**WHAT THE TASK REQUIRES:** Update the rows below, changing every "Wrap output in" to "Enclose the output in" and leaving everything else as it is.

** BEGIN **

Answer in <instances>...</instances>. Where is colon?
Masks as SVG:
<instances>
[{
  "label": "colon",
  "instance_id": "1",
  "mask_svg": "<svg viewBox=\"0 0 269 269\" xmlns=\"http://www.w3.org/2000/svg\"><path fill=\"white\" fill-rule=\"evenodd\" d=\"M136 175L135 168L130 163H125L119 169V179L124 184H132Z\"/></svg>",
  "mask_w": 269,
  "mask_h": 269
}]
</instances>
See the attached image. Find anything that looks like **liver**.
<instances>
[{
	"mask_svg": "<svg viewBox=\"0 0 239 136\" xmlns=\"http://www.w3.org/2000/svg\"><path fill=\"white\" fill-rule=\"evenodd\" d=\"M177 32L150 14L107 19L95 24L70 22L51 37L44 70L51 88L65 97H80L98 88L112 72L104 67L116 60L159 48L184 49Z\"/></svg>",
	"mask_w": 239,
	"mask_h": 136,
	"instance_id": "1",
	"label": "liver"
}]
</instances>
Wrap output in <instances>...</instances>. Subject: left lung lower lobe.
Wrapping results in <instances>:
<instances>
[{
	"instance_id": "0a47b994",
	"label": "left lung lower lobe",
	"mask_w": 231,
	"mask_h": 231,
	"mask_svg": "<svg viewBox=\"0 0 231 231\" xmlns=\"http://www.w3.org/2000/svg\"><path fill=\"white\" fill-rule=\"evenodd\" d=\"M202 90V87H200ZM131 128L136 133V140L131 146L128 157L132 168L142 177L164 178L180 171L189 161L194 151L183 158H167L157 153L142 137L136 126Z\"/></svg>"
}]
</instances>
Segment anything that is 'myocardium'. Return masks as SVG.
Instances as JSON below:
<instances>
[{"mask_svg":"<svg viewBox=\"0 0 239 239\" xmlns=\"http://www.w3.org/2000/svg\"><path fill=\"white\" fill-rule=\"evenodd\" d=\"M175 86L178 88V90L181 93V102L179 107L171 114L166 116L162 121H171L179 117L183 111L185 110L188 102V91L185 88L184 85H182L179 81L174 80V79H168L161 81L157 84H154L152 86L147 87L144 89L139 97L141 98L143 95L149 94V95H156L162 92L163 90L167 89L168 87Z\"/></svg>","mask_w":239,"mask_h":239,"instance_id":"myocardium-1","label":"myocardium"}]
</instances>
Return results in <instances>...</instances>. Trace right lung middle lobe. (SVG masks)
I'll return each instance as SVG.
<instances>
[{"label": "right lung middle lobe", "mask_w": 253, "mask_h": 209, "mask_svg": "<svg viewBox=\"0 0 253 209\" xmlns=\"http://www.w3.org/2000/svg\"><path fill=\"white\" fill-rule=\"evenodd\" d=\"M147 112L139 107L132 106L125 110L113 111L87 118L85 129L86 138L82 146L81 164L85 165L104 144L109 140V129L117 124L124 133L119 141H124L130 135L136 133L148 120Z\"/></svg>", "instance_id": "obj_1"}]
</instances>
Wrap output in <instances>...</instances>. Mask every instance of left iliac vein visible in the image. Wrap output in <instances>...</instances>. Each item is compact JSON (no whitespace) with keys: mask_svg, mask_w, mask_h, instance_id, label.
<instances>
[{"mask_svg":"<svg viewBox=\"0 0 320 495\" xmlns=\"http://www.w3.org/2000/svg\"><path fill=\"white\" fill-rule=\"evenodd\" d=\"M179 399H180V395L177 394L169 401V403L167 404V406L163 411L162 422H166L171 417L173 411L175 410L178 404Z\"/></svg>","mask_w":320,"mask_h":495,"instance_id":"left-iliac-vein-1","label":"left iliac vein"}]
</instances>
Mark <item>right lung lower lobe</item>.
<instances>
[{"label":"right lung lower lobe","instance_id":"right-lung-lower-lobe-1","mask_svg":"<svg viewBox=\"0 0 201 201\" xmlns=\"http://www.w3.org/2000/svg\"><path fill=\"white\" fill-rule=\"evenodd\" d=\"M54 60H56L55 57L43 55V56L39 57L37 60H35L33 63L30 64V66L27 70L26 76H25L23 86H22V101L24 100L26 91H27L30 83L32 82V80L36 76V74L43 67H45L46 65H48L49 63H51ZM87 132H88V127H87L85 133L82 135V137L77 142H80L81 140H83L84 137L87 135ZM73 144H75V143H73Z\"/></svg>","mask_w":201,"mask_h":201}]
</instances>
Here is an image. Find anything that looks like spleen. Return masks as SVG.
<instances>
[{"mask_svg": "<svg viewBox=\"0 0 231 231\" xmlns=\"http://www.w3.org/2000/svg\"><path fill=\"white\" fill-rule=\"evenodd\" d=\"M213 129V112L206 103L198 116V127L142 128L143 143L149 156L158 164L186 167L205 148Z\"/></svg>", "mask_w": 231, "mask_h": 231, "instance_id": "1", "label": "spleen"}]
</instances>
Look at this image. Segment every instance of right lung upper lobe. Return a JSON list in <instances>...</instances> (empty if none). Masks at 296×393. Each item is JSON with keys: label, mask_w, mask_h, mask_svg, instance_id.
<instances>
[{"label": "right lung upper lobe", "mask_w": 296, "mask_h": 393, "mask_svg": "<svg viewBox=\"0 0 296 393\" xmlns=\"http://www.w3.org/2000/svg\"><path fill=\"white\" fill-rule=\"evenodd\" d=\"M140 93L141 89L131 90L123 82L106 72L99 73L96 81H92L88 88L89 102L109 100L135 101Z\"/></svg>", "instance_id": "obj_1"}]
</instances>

** END **

**RESPONSE:**
Answer in <instances>...</instances>. Where is colon?
Masks as SVG:
<instances>
[{
  "label": "colon",
  "instance_id": "1",
  "mask_svg": "<svg viewBox=\"0 0 269 269\" xmlns=\"http://www.w3.org/2000/svg\"><path fill=\"white\" fill-rule=\"evenodd\" d=\"M136 175L135 168L130 163H125L119 169V179L124 184H132Z\"/></svg>",
  "mask_w": 269,
  "mask_h": 269
}]
</instances>
See the attached image. Find anything that looks like **liver**.
<instances>
[{
	"mask_svg": "<svg viewBox=\"0 0 239 136\" xmlns=\"http://www.w3.org/2000/svg\"><path fill=\"white\" fill-rule=\"evenodd\" d=\"M177 32L150 14L107 19L95 24L70 22L51 37L44 70L51 88L65 97H80L98 88L112 72L104 67L116 60L159 48L184 49Z\"/></svg>",
	"mask_w": 239,
	"mask_h": 136,
	"instance_id": "1",
	"label": "liver"
}]
</instances>
Enclose the output in <instances>...</instances>. Subject: left lung lower lobe.
Wrapping results in <instances>:
<instances>
[{
	"instance_id": "0a47b994",
	"label": "left lung lower lobe",
	"mask_w": 231,
	"mask_h": 231,
	"mask_svg": "<svg viewBox=\"0 0 231 231\" xmlns=\"http://www.w3.org/2000/svg\"><path fill=\"white\" fill-rule=\"evenodd\" d=\"M202 90V87H200ZM131 128L136 133V140L131 146L128 157L132 168L142 177L164 178L180 171L189 161L194 151L183 158H167L157 153L142 137L136 126Z\"/></svg>"
}]
</instances>
Segment anything that is 'myocardium'. Return masks as SVG.
Instances as JSON below:
<instances>
[{"mask_svg":"<svg viewBox=\"0 0 239 239\" xmlns=\"http://www.w3.org/2000/svg\"><path fill=\"white\" fill-rule=\"evenodd\" d=\"M175 86L178 88V90L181 93V102L179 107L171 114L166 116L162 121H171L179 117L183 111L185 110L188 102V91L185 88L184 85H182L179 81L174 80V79H168L161 81L157 84H154L152 86L147 87L144 89L139 97L141 98L143 95L149 94V95H156L162 92L163 90L167 89L168 87Z\"/></svg>","mask_w":239,"mask_h":239,"instance_id":"myocardium-1","label":"myocardium"}]
</instances>
Return results in <instances>...</instances>. Trace right lung middle lobe. (SVG masks)
I'll return each instance as SVG.
<instances>
[{"label": "right lung middle lobe", "mask_w": 253, "mask_h": 209, "mask_svg": "<svg viewBox=\"0 0 253 209\" xmlns=\"http://www.w3.org/2000/svg\"><path fill=\"white\" fill-rule=\"evenodd\" d=\"M147 112L139 107L132 106L125 110L113 111L87 118L85 129L86 138L82 146L81 164L85 165L104 144L109 140V129L117 124L124 133L119 141H124L130 135L136 133L148 120Z\"/></svg>", "instance_id": "obj_1"}]
</instances>
Enclose the output in <instances>...</instances>. Mask every instance of left iliac vein visible in the image. Enclose the output in <instances>...</instances>. Each item is compact JSON (no whitespace) with keys: mask_svg, mask_w, mask_h, instance_id, label.
<instances>
[{"mask_svg":"<svg viewBox=\"0 0 320 495\" xmlns=\"http://www.w3.org/2000/svg\"><path fill=\"white\" fill-rule=\"evenodd\" d=\"M179 399H180V395L177 394L169 401V403L167 404V406L163 411L162 422H166L171 417L173 411L175 410L178 404Z\"/></svg>","mask_w":320,"mask_h":495,"instance_id":"left-iliac-vein-1","label":"left iliac vein"}]
</instances>
Mark <item>right lung lower lobe</item>.
<instances>
[{"label":"right lung lower lobe","instance_id":"right-lung-lower-lobe-1","mask_svg":"<svg viewBox=\"0 0 201 201\" xmlns=\"http://www.w3.org/2000/svg\"><path fill=\"white\" fill-rule=\"evenodd\" d=\"M54 60H56L55 57L43 55V56L39 57L37 60H35L33 63L30 64V66L27 70L26 76H25L23 86H22V101L24 100L26 91H27L30 83L32 82V80L36 76V74L43 67H45L46 65H48L49 63H51ZM87 132H88V127H87L85 133L82 135V137L77 142H80L81 140H83L84 137L87 135ZM73 144H75V143H73Z\"/></svg>","mask_w":201,"mask_h":201}]
</instances>
Here is an image. Find anything that looks like spleen. Return masks as SVG.
<instances>
[{"mask_svg": "<svg viewBox=\"0 0 231 231\" xmlns=\"http://www.w3.org/2000/svg\"><path fill=\"white\" fill-rule=\"evenodd\" d=\"M213 129V112L206 103L198 116V127L142 128L143 143L149 156L158 164L186 167L205 148Z\"/></svg>", "mask_w": 231, "mask_h": 231, "instance_id": "1", "label": "spleen"}]
</instances>
Look at this image. Segment every instance of right lung upper lobe. Return a JSON list in <instances>...</instances> (empty if none). Masks at 296×393. Each item is JSON with keys: label, mask_w, mask_h, mask_svg, instance_id.
<instances>
[{"label": "right lung upper lobe", "mask_w": 296, "mask_h": 393, "mask_svg": "<svg viewBox=\"0 0 296 393\" xmlns=\"http://www.w3.org/2000/svg\"><path fill=\"white\" fill-rule=\"evenodd\" d=\"M140 93L141 89L131 90L123 82L106 72L99 73L96 81H92L88 88L89 102L109 100L135 101Z\"/></svg>", "instance_id": "obj_1"}]
</instances>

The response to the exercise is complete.